*Passage shown*.
My father is a very loving man. When I was younger, and even today, he is very good at being a dad and being affectionate. I love that about him. What a good example for a daughter to see a man hugging and kissing us and telling us how much he loves us. Not everyone gets that and he definitely set a standard for my choice for a husband and father of my kids.
I remember specifically when he'd have the task of waking me up for school in the morning, I'd wake up with him talking to me and touching my face or hair or something. I wasn't a parent, and I wasn't keen on being awakened at all, but today I cherish the memory and find the urge irresistible with my own kids as they're sleeping.
I love to watch them sleep. I love to touch their soft angelic faces and wonder what they're dreaming and if they can possibly know how much I love them. If I tried to do this during their consciousness, at least the older ones would say, "Oh, mommy!!" in embarrassment.
Kawika and Iwalani have been sneaking in bed with us. John and I are both sound sleepers so it's not unusual to wake up with two extra people in the bed (thank goodness we upgraded to the king size last year).
Last week I woke up and Iwa was four inches from my face, wide awake. She only spoke to say, "I just love you mommy," and went back to sleep. I woke up this morning at about 3a.m. for whatever reason and found that Kawika was awake, looking at me, stroking my face from temple to jaw and playing with my hair.
I know that over the years they will pick up many traits and habits from us- some good, some bad- but for what it's worth, I wouldn't trade this one for the world.

*Source material*.
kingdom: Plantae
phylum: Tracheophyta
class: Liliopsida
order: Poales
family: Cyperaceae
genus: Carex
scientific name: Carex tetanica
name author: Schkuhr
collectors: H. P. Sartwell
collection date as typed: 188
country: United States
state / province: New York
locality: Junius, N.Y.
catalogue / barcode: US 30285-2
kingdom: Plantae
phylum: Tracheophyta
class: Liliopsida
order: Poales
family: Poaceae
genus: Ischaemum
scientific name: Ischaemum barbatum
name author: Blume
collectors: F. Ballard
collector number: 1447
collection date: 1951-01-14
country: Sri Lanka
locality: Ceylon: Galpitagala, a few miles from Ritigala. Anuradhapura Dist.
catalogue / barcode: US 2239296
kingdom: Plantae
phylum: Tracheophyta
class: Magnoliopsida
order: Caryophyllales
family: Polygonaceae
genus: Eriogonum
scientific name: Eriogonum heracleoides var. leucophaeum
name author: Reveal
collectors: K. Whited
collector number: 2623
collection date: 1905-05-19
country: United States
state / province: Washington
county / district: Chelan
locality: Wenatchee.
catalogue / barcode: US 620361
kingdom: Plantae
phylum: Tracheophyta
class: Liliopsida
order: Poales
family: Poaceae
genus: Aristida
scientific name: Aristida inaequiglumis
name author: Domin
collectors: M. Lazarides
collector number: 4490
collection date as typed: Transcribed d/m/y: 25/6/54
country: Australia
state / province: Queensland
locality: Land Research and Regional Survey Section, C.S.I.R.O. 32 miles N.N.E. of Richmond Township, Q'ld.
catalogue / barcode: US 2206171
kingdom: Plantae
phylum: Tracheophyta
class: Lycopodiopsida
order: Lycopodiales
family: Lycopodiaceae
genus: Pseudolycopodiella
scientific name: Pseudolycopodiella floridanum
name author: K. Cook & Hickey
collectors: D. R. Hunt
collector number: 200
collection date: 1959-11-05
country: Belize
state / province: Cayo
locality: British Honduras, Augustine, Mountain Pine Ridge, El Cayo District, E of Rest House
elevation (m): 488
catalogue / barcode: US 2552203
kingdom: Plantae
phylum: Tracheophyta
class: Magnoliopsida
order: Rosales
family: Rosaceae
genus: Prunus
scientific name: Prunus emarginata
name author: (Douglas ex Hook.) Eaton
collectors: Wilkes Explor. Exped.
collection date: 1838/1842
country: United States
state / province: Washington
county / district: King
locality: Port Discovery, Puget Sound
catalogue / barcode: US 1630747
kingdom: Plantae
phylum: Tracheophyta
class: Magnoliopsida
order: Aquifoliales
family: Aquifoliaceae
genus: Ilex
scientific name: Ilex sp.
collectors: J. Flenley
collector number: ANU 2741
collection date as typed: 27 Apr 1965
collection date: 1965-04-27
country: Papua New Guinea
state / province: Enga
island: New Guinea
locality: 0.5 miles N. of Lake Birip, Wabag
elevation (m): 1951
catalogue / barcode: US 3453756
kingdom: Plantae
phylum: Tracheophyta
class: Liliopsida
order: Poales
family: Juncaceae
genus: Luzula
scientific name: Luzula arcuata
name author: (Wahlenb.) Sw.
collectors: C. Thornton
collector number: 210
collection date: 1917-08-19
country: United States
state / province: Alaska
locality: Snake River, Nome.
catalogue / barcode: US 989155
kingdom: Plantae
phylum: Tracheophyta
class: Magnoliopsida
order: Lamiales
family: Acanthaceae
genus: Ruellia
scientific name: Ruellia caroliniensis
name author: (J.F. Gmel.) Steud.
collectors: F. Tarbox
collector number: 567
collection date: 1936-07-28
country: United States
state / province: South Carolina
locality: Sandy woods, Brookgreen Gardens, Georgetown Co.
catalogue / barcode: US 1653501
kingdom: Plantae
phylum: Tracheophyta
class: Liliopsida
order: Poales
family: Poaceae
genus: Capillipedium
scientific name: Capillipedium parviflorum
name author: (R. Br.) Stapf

*Task goal*.
In the passage about the loving father, what size bed did the family upgrade to last year?

*Task response*.
King size.